PROBLEM DETAILS:
Pick out every line in the records below that contains the word "Nurses" and copy each of those lines.

STUDY MATERIAL:
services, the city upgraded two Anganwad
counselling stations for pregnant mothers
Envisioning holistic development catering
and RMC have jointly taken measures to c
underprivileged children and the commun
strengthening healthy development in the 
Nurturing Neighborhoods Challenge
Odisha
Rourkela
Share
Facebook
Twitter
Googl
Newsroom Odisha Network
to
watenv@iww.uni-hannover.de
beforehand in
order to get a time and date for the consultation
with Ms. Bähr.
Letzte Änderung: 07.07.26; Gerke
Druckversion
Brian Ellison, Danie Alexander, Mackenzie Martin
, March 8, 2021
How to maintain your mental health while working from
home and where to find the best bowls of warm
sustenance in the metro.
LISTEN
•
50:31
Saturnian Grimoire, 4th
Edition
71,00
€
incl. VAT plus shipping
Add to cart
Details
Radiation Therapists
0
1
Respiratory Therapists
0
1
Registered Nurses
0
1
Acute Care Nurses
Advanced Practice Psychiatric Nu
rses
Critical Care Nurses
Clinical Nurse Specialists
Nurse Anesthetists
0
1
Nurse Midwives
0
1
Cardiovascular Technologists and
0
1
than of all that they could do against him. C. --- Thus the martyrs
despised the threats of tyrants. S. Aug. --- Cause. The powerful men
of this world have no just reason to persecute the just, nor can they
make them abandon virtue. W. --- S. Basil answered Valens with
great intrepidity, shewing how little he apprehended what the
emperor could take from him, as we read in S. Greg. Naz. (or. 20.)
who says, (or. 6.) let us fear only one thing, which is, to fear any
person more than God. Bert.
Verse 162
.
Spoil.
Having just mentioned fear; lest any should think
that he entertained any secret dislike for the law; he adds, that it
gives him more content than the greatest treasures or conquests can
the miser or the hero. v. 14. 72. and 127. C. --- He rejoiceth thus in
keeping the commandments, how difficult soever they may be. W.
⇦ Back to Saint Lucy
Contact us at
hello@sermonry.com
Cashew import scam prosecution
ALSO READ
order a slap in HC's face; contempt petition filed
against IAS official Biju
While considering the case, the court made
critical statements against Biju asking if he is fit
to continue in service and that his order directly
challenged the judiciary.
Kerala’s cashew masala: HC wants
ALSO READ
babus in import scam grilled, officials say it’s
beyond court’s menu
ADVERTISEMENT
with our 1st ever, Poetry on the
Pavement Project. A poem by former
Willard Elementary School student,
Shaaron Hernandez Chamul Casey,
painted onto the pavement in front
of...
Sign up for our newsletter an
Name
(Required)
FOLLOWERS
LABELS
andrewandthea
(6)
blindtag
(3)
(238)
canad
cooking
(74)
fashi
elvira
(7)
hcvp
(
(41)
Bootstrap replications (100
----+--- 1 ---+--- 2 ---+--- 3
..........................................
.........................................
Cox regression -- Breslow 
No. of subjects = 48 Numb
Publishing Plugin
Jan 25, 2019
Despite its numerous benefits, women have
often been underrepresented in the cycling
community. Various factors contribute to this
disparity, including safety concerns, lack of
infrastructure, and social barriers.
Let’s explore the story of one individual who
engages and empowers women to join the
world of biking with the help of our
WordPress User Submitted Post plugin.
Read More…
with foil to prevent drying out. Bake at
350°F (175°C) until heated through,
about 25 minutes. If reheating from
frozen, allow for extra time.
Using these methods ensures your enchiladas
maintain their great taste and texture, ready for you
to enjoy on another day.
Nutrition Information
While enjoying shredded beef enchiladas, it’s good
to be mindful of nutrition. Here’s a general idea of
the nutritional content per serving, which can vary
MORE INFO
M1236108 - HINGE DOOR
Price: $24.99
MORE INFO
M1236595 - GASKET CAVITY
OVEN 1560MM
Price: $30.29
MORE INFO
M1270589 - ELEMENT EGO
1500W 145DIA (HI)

TASK RESULT:
Registered Nurses
Acute Care Nurses
Critical Care Nurses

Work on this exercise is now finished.